- INSTRUCTION -
Look through the data below and extract, unchanged, the lines from the one that contains "2024 September" to the one that contains "nd experienced users", both included.
*** THE DATA ***
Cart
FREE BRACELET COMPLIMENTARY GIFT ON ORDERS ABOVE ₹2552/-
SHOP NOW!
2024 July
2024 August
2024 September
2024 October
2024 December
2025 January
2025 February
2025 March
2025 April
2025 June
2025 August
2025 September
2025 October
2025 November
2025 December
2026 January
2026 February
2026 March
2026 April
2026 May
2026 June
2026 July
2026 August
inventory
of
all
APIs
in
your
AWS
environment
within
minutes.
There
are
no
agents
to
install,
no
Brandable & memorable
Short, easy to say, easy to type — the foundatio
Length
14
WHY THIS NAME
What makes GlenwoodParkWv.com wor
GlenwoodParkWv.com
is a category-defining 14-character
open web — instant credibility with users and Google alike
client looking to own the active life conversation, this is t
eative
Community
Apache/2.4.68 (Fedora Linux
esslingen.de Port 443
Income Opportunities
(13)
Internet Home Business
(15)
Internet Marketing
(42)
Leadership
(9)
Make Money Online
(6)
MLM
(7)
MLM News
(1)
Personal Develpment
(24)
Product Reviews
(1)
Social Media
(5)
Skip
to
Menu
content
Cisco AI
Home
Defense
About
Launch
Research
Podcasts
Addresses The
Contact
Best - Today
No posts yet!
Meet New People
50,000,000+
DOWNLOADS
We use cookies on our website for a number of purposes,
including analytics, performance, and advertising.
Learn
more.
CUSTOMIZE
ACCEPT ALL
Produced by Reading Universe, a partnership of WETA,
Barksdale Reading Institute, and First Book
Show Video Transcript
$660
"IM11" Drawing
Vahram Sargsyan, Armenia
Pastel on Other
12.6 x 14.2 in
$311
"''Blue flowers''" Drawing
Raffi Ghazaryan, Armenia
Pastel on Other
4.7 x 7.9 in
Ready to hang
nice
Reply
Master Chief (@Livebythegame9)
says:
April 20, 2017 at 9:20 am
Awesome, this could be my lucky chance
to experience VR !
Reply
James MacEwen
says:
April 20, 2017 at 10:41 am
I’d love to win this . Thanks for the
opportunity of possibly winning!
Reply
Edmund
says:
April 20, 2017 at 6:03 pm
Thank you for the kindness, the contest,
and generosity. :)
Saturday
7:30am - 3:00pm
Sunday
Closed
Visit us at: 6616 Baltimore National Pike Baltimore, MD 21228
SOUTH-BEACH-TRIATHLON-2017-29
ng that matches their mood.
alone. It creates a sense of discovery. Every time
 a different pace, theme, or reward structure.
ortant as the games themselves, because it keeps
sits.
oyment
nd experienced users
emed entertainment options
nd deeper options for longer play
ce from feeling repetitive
*** End of THE DATA ***
*** THE DATA ***
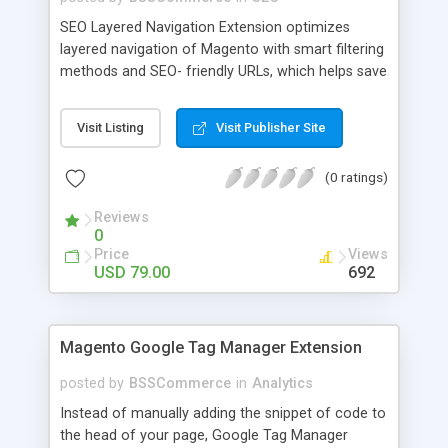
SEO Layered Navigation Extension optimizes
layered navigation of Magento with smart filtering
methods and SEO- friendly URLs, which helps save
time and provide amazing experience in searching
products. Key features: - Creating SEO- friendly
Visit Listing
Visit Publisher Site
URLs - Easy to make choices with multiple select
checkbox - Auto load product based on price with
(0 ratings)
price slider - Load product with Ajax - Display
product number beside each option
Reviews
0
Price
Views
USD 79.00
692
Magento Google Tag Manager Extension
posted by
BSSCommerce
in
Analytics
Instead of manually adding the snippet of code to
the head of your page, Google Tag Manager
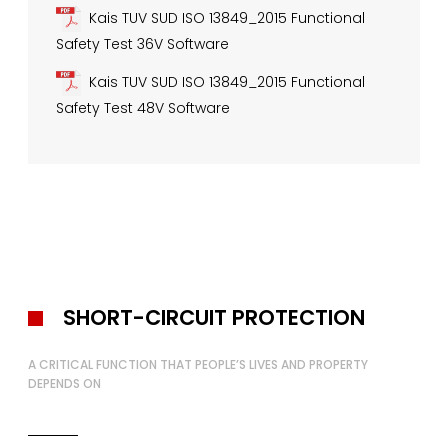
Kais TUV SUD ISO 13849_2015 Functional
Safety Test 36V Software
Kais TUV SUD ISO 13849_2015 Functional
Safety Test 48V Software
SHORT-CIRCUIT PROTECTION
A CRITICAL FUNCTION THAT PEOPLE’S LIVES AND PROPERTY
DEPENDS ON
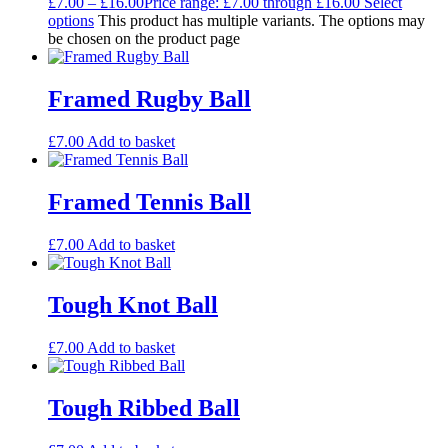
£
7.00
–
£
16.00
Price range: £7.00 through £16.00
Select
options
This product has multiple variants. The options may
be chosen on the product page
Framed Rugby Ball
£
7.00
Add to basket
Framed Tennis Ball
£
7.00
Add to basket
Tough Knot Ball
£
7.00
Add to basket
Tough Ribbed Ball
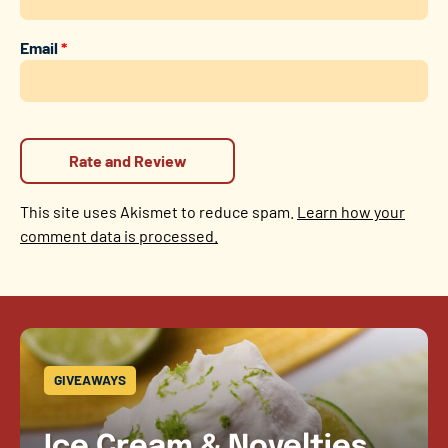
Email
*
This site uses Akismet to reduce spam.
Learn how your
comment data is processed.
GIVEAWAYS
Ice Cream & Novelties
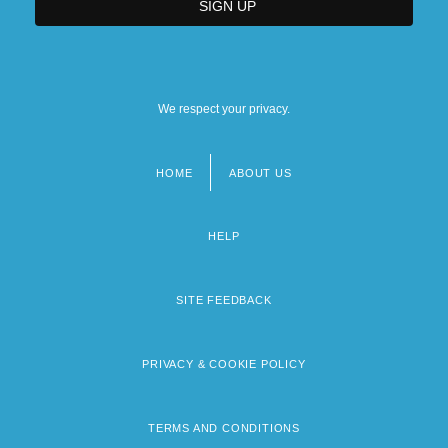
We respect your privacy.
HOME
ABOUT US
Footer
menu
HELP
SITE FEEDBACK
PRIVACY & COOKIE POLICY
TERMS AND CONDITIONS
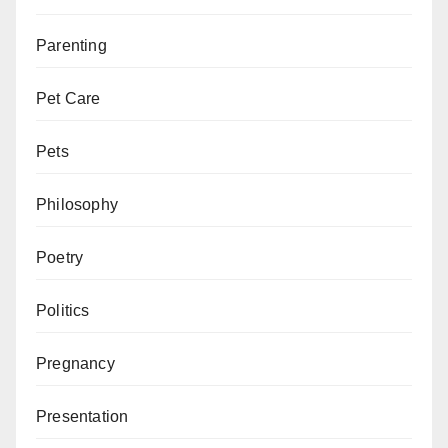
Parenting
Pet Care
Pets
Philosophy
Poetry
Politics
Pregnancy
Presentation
*** End of THE DATA ***
- EXERCISE OUTPUT -
2024 September
2024 October
2024 December
2025 January
2025 February
2025 March
2025 April
2025 June
2025 August
2025 September
2025 October
2025 November
2025 December
2026 January
2026 February
2026 March
2026 April
2026 May
2026 June
2026 July
2026 August
inventory
of
all
APIs
in
your
AWS
environment
within
minutes.
There
are
no
agents
to
install,
no
Brandable & memorable
Short, easy to say, easy to type — the foundatio
Length
14
WHY THIS NAME
What makes GlenwoodParkWv.com wor
GlenwoodParkWv.com
is a category-defining 14-character
open web — instant credibility with users and Google alike
client looking to own the active life conversation, this is t
eative
Community
Apache/2.4.68 (Fedora Linux
esslingen.de Port 443
Income Opportunities
(13)
Internet Home Business
(15)
Internet Marketing
(42)
Leadership
(9)
Make Money Online
(6)
MLM
(7)
MLM News
(1)
Personal Develpment
(24)
Product Reviews
(1)
Social Media
(5)
Skip
to
Menu
content
Cisco AI
Home
Defense
About
Launch
Research
Podcasts
Addresses The
Contact
Best - Today
No posts yet!
Meet New People
50,000,000+
DOWNLOADS
We use cookies on our website for a number of purposes,
including analytics, performance, and advertising.
Learn
more.
CUSTOMIZE
ACCEPT ALL
Produced by Reading Universe, a partnership of WETA,
Barksdale Reading Institute, and First Book
Show Video Transcript
$660
"IM11" Drawing
Vahram Sargsyan, Armenia
Pastel on Other
12.6 x 14.2 in
$311
"''Blue flowers''" Drawing
Raffi Ghazaryan, Armenia
Pastel on Other
4.7 x 7.9 in
Ready to hang
nice
Reply
Master Chief (@Livebythegame9)
says:
April 20, 2017 at 9:20 am
Awesome, this could be my lucky chance
to experience VR !
Reply
James MacEwen
says:
April 20, 2017 at 10:41 am
I’d love to win this . Thanks for the
opportunity of possibly winning!
Reply
Edmund
says:
April 20, 2017 at 6:03 pm
Thank you for the kindness, the contest,
and generosity. :)
Saturday
7:30am - 3:00pm
Sunday
Closed
Visit us at: 6616 Baltimore National Pike Baltimore, MD 21228
SOUTH-BEACH-TRIATHLON-2017-29
ng that matches their mood.
alone. It creates a sense of discovery. Every time
 a different pace, theme, or reward structure.
ortant as the games themselves, because it keeps
sits.
oyment
nd experienced users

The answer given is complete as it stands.